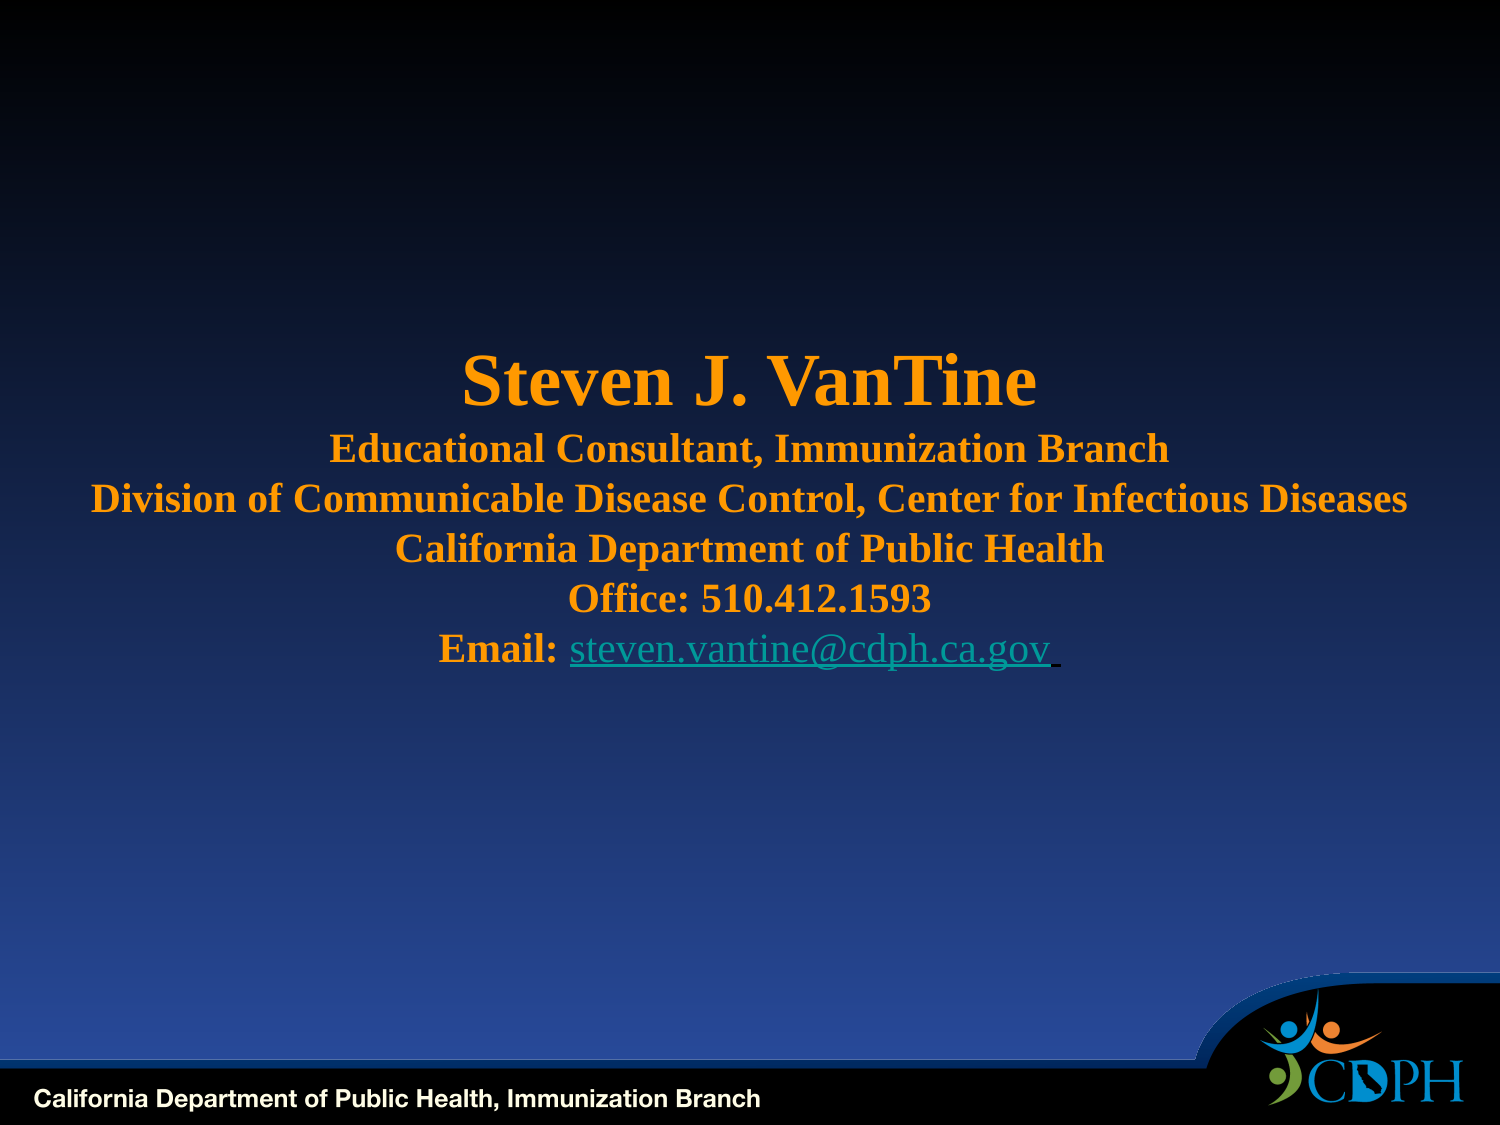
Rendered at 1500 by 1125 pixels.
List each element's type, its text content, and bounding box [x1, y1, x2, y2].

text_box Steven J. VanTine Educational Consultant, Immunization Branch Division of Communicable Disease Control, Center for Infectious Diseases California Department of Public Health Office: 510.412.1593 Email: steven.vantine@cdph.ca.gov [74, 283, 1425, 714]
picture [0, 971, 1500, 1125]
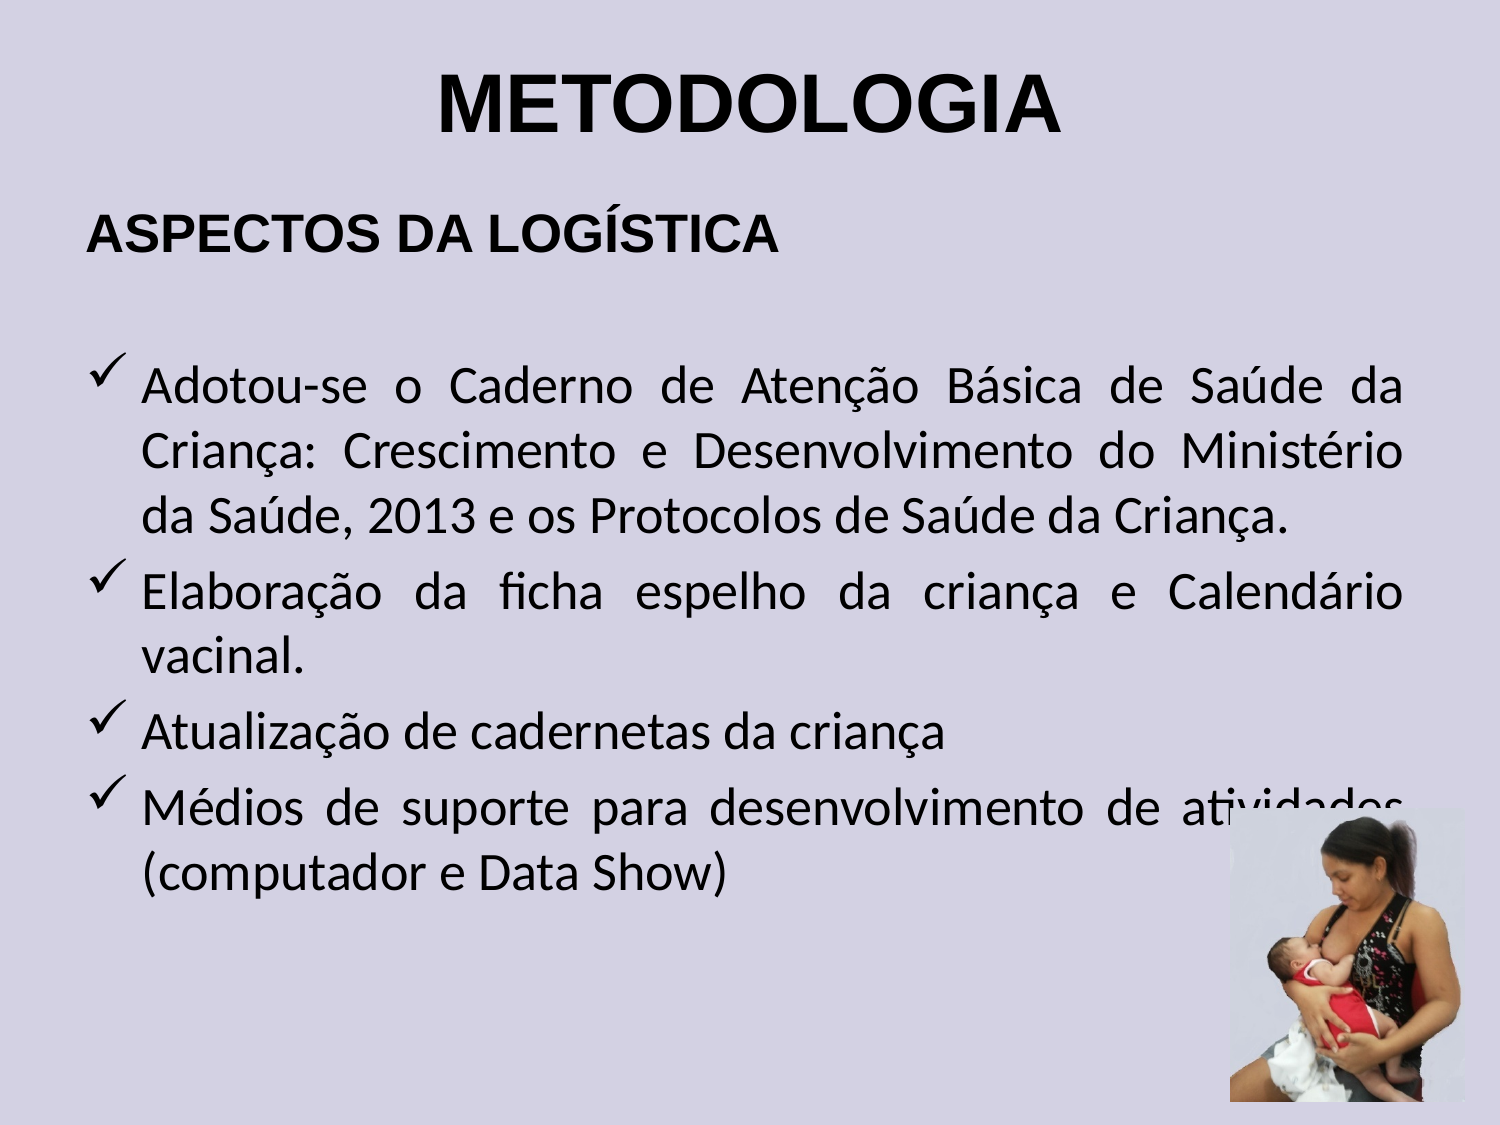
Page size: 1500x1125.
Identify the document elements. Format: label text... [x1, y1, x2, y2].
■ ■ ■ ■ ■ ■ ■
A faithful, word-for-word copy of the records above, pictures left out, is the answer.

Rendered at 1500 by 1125 pixels.
List each element's type, its text content, and bounding box [x1, y1, x2, y2].

text_box Steven J. VanTine Educational Consultant, Immunization Branch Division of Communicable Disease Control, Center for Infectious Diseases California Department of Public Health Office: 510.412.1593 Email: steven.vantine@cdph.ca.gov [74, 283, 1425, 714]
picture [0, 971, 1500, 1125]
Page size: 1500x1125.
Identify the document elements. Format: label text... [x1, y1, x2, y2].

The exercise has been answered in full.